Copy out all of the rows below verbatim, line by line, without changing or adding anything.

--- BEGIN PROVIDED ENTRIES ---

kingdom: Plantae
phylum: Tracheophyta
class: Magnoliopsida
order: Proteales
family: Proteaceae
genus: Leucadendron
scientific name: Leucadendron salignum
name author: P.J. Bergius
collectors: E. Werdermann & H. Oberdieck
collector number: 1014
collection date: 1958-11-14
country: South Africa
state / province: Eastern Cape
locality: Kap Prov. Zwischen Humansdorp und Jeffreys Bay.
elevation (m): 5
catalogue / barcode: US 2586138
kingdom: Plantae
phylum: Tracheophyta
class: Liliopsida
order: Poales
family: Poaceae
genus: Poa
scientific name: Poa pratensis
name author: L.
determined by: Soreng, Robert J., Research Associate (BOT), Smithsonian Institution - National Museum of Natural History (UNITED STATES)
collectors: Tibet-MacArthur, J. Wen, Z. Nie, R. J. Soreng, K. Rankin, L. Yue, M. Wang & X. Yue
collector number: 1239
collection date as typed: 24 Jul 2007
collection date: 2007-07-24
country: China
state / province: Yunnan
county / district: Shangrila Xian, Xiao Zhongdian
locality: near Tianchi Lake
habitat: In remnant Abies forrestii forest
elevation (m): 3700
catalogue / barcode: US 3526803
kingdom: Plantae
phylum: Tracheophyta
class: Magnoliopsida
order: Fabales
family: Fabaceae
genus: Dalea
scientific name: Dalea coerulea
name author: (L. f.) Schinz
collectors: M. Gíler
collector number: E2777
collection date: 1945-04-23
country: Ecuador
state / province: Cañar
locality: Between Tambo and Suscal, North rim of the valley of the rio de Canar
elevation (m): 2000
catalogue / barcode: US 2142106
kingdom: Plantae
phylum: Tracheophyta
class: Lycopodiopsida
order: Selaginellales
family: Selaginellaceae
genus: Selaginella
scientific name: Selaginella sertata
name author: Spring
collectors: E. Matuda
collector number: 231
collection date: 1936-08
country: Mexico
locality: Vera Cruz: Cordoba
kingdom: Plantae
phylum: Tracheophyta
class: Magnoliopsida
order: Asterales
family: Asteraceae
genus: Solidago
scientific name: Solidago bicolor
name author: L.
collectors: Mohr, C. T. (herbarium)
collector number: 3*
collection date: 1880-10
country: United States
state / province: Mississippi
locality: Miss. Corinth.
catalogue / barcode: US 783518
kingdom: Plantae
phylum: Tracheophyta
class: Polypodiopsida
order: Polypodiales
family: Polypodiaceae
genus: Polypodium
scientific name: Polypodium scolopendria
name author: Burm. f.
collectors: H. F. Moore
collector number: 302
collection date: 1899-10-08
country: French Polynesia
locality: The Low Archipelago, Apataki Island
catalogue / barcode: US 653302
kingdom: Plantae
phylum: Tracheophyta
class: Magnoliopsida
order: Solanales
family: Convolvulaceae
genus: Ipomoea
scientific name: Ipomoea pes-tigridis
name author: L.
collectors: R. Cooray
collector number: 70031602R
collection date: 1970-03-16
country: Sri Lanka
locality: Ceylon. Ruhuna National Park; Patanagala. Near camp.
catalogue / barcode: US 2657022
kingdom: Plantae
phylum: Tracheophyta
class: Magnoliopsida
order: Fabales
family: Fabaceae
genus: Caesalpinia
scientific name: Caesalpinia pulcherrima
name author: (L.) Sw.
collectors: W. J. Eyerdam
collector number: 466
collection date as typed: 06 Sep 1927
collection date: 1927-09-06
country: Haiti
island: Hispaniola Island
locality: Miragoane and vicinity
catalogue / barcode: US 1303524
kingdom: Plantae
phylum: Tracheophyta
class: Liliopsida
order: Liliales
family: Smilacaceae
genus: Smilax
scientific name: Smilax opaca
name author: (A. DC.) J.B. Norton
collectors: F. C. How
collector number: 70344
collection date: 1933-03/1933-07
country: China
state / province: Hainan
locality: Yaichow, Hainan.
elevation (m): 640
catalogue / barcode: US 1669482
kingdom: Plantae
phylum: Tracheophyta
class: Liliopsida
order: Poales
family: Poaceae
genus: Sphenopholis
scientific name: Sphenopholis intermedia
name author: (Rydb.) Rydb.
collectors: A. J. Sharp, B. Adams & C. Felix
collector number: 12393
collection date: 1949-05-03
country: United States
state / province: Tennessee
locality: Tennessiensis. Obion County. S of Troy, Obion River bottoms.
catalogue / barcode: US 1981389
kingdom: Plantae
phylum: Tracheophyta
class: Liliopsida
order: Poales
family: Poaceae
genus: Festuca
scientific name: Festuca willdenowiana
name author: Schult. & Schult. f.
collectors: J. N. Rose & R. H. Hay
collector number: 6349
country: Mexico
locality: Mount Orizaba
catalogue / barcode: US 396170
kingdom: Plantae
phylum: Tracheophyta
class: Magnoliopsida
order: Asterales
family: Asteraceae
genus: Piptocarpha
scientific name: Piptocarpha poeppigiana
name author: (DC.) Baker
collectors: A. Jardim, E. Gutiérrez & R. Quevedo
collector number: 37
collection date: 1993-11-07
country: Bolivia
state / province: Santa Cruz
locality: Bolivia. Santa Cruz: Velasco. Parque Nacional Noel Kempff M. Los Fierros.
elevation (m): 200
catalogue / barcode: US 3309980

--- END PROVIDED ENTRIES ---

- EXERCISE ANSWER -
kingdom: Plantae
phylum: Tracheophyta
class: Magnoliopsida
order: Proteales
family: Proteaceae
genus: Leucadendron
scientific name: Leucadendron salignum
name author: P.J. Bergius
collectors: E. Werdermann & H. Oberdieck
collector number: 1014
collection date: 1958-11-14
country: South Africa
state / province: Eastern Cape
locality: Kap Prov. Zwischen Humansdorp und Jeffreys Bay.
elevation (m): 5
catalogue / barcode: US 2586138
kingdom: Plantae
phylum: Tracheophyta
class: Liliopsida
order: Poales
family: Poaceae
genus: Poa
scientific name: Poa pratensis
name author: L.
determined by: Soreng, Robert J., Research Associate (BOT), Smithsonian Institution - National Museum of Natural History (UNITED STATES)
collectors: Tibet-MacArthur, J. Wen, Z. Nie, R. J. Soreng, K. Rankin, L. Yue, M. Wang & X. Yue
collector number: 1239
collection date as typed: 24 Jul 2007
collection date: 2007-07-24
country: China
state / province: Yunnan
county / district: Shangrila Xian, Xiao Zhongdian
locality: near Tianchi Lake
habitat: In remnant Abies forrestii forest
elevation (m): 3700
catalogue / barcode: US 3526803
kingdom: Plantae
phylum: Tracheophyta
class: Magnoliopsida
order: Fabales
family: Fabaceae
genus: Dalea
scientific name: Dalea coerulea
name author: (L. f.) Schinz
collectors: M. Gíler
collector number: E2777
collection date: 1945-04-23
country: Ecuador
state / province: Cañar
locality: Between Tambo and Suscal, North rim of the valley of the rio de Canar
elevation (m): 2000
catalogue / barcode: US 2142106
kingdom: Plantae
phylum: Tracheophyta
class: Lycopodiopsida
order: Selaginellales
family: Selaginellaceae
genus: Selaginella
scientific name: Selaginella sertata
name author: Spring
collectors: E. Matuda
collector number: 231
collection date: 1936-08
country: Mexico
locality: Vera Cruz: Cordoba
kingdom: Plantae
phylum: Tracheophyta
class: Magnoliopsida
order: Asterales
family: Asteraceae
genus: Solidago
scientific name: Solidago bicolor
name author: L.
collectors: Mohr, C. T. (herbarium)
collector number: 3*
collection date: 1880-10
country: United States
state / province: Mississippi
locality: Miss. Corinth.
catalogue / barcode: US 783518
kingdom: Plantae
phylum: Tracheophyta
class: Polypodiopsida
order: Polypodiales
family: Polypodiaceae
genus: Polypodium
scientific name: Polypodium scolopendria
name author: Burm. f.
collectors: H. F. Moore
collector number: 302
collection date: 1899-10-08
country: French Polynesia
locality: The Low Archipelago, Apataki Island
catalogue / barcode: US 653302
kingdom: Plantae
phylum: Tracheophyta
class: Magnoliopsida
order: Solanales
family: Convolvulaceae
genus: Ipomoea
scientific name: Ipomoea pes-tigridis
name author: L.
collectors: R. Cooray
collector number: 70031602R
collection date: 1970-03-16
country: Sri Lanka
locality: Ceylon. Ruhuna National Park; Patanagala. Near camp.
catalogue / barcode: US 2657022
kingdom: Plantae
phylum: Tracheophyta
class: Magnoliopsida
order: Fabales
family: Fabaceae
genus: Caesalpinia
scientific name: Caesalpinia pulcherrima
name author: (L.) Sw.
collectors: W. J. Eyerdam
collector number: 466
collection date as typed: 06 Sep 1927
collection date: 1927-09-06
country: Haiti
island: Hispaniola Island
locality: Miragoane and vicinity
catalogue / barcode: US 1303524
kingdom: Plantae
phylum: Tracheophyta
class: Liliopsida
order: Liliales
family: Smilacaceae
genus: Smilax
scientific name: Smilax opaca
name author: (A. DC.) J.B. Norton
collectors: F. C. How
collector number: 70344
collection date: 1933-03/1933-07
country: China
state / province: Hainan
locality: Yaichow, Hainan.
elevation (m): 640
catalogue / barcode: US 1669482
kingdom: Plantae
phylum: Tracheophyta
class: Liliopsida
order: Poales
family: Poaceae
genus: Sphenopholis
scientific name: Sphenopholis intermedia
name author: (Rydb.) Rydb.
collectors: A. J. Sharp, B. Adams & C. Felix
collector number: 12393
collection date: 1949-05-03
country: United States
state / province: Tennessee
locality: Tennessiensis. Obion County. S of Troy, Obion River bottoms.
catalogue / barcode: US 1981389
kingdom: Plantae
phylum: Tracheophyta
class: Liliopsida
order: Poales
family: Poaceae
genus: Festuca
scientific name: Festuca willdenowiana
name author: Schult. & Schult. f.
collectors: J. N. Rose & R. H. Hay
collector number: 6349
country: Mexico
locality: Mount Orizaba
catalogue / barcode: US 396170
kingdom: Plantae
phylum: Tracheophyta
class: Magnoliopsida
order: Asterales
family: Asteraceae
genus: Piptocarpha
scientific name: Piptocarpha poeppigiana
name author: (DC.) Baker
collectors: A. Jardim, E. Gutiérrez & R. Quevedo
collector number: 37
collection date: 1993-11-07
country: Bolivia
state / province: Santa Cruz
locality: Bolivia. Santa Cruz: Velasco. Parque Nacional Noel Kempff M. Los Fierros.
elevation (m): 200
catalogue / barcode: US 3309980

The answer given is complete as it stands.